Why you might need to rethink your attitude to promotion.
Everyone knows how to get a promotion, right? You work hard, achieve the task, deliver results, and then your work is recognised and you are offered a promotion.
Maybe, but there is something else you can do. Strategically plot your way to the top. What can happen if you follow the first route is that you notice people begin to overtake you, because the ability to deliver results is not enough.
It is just the first requirement, a given, but it is not enough to get you onto the next step. You need to do something more.
Because to be deemed to be suitable for promotion to a more senior position you need a different set of skills. Management skills.
Focusing on achieving the task involves you in being competitive on your own account, focused, results driven. So you don’t always see the big picture, or take a strategic view. Your profile is not high with management, you are too busy achieving the task.
Remember, management involves achieving the task, managing the team and developing the people.
What you need to develop now is the ability to achieve things through other people, rather than putting in all the effort yourself. Offer to train new recruits and harness their abilities to free up some of your own time. In the first instance it will cost you time, as you teach them what you know, but soon it will pay back.
Now you have built up your reputation as someone with people skills, willing and able to share their experience, manage a small team, and now you can get involved with more strategic matters instead of diligently churning out the “grunt work” yourself
You also need to demonstrate that you can think, take the initiative and assert your opinion. And don’t forget common sense.
Successful people also need to be able to influence those around them. Colleagues, staff and managers -360 degree influencers.it is important to be able to lead change, Strategic skills become important, as does decision making.

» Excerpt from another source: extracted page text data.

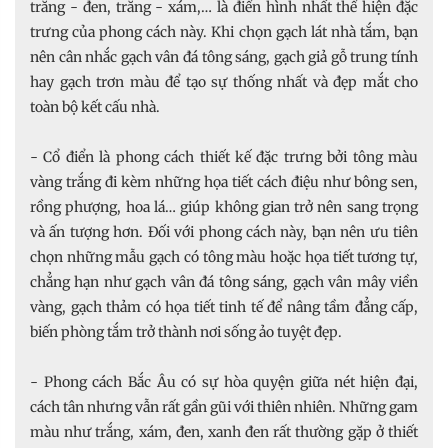
trắng - đen, trắng - xám,… là điển hình nhất thể hiện đặc
trưng của phong cách này. Khi chọn gạch lát nhà tắm, bạn
nên cân nhắc gạch vân đá tông sáng, gạch giả gỗ trung tính
hay gạch trơn màu để tạo sự thống nhất và đẹp mắt cho
toàn bộ kết cấu nhà.
- Cổ điển là phong cách thiết kế đặc trưng bởi tông màu
vàng trắng đi kèm những họa tiết cách điệu như bông sen,
rồng phượng, hoa lá… giúp không gian trở nên sang trọng
và ấn tượng hơn. Đối với phong cách này, bạn nên ưu tiên
chọn những mẫu gạch có tông màu hoặc họa tiết tương tự,
chẳng hạn như gạch vân đá tông sáng, gạch vân mây viền
vàng, gạch thảm có họa tiết tinh tế để nâng tầm đẳng cấp,
biến phòng tắm trở thành nơi sống ảo tuyệt đẹp.
- Phong cách Bắc Âu có sự hòa quyện giữa nét hiện đại,
cách tân nhưng vẫn rất gần gũi với thiên nhiên. Những gam
màu như trắng, xám, đen, xanh đen rất thường gặp ở thiết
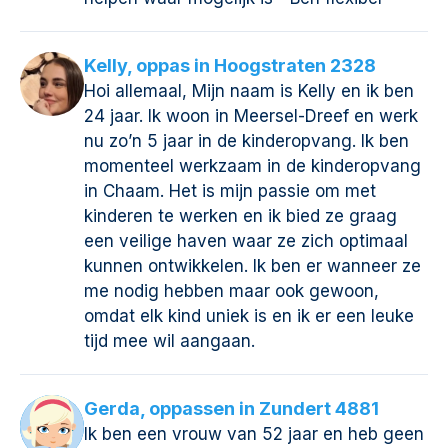
Kelly, oppas in Hoogstraten 2328
Hoi allemaal, Mijn naam is Kelly en ik ben
24 jaar. Ik woon in Meersel-Dreef en werk
nu zo’n 5 jaar in de kinderopvang. Ik ben
momenteel werkzaam in de kinderopvang
in Chaam. Het is mijn passie om met
kinderen te werken en ik bied ze graag
een veilige haven waar ze zich optimaal
kunnen ontwikkelen. Ik ben er wanneer ze
me nodig hebben maar ook gewoon,
omdat elk kind uniek is en ik er een leuke
tijd mee wil aangaan.
Gerda, oppassen in Zundert 4881
Ik ben een vrouw van 52 jaar en heb geen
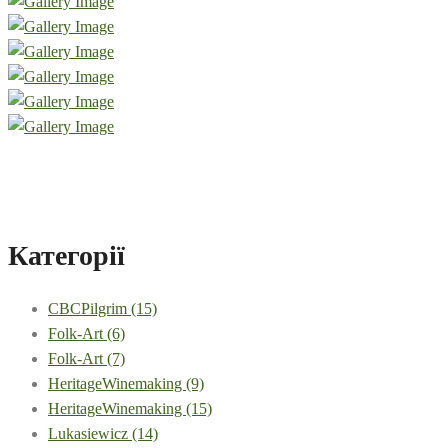
Категорії
CBCPilgrim
(15)
Folk-Art
(6)
Folk-Art
(7)
HeritageWinemaking
(9)
HeritageWinemaking
(15)
Lukasiewicz
(14)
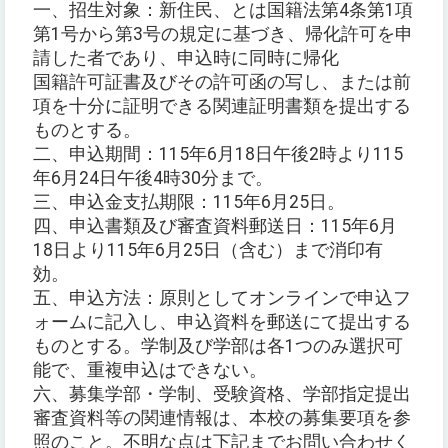
一、招生対象：新住民、とは国籍法第4条第1項
第1号から第3号の規定に基づき、帰化許可を申
請した者であり、申込時に同時に帰化
国籍許可証書及びその許可函の写し、または前
項を十分に証明できる関連証明書類を提出する
ものとする。
二、申込期間：115年6月18日午後2時より115
年6月24日午後4時30分まで。
三、申込金支払期限：115年6月25日。
四、申込書類及び審査資料郵送日：115年6月
18日より115年6月25日（含む）まで消印有
効。
五、申込方法：原則としてオンラインで申込フ
ォームに記入し、申込資料を郵送にて提出する
ものとする。学制及び学部は各1つのみ選択可
能で、重複申込はできない。
六、募集学部・学制、受験資格、学部指定提出
審査資料等の関連情報は、本校の募集要項を参
照のこと。不明な点は下記までお問い合わせく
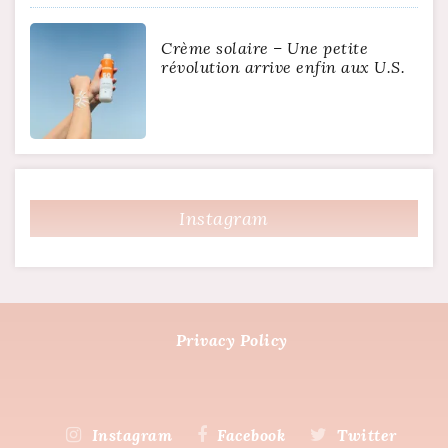
Crème solaire – Une petite
révolution arrive enfin aux U.S.
Instagram
Privacy Policy
Instagram
Facebook
Twitter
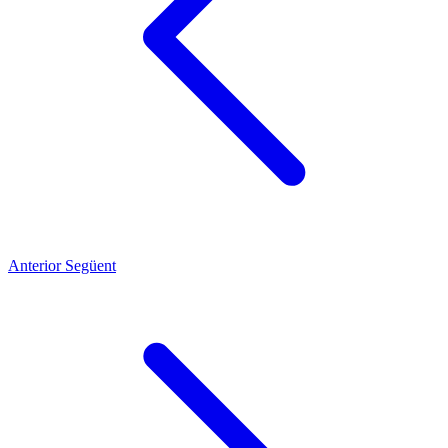
Anterior
Següent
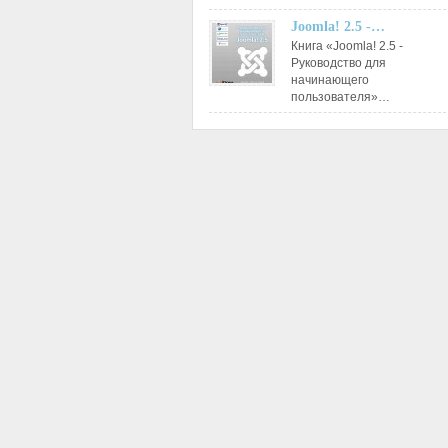
Joomla! 2.5 -…
Книга «Joomla! 2.5 -
Руководство для
начинающего
пользователя»…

Successful people often build their strengths, ignoring their weaknesses. They develop their “brand”, and become a specialist in some aspect of the business. They focus on their career rather than the business.
So develop a plan, perhaps a three or five year plan. Where do you want to be then? What do you need to do to get there? Make sure your manager knows your plan.
Review your strengths, and consider how you can build on them and make your profile more visible .how can you become the go-to person with a unique skill, knowledge or expertise.
Have you got a mentor in the business- someone senior to you who will champion you? Think who might be willing to take on that role.
So change your mind set, stop relying on just your ability to produce good work, and meet your targets, to get you a promotion. Start to view building your career as a specific task that you need to work on every day.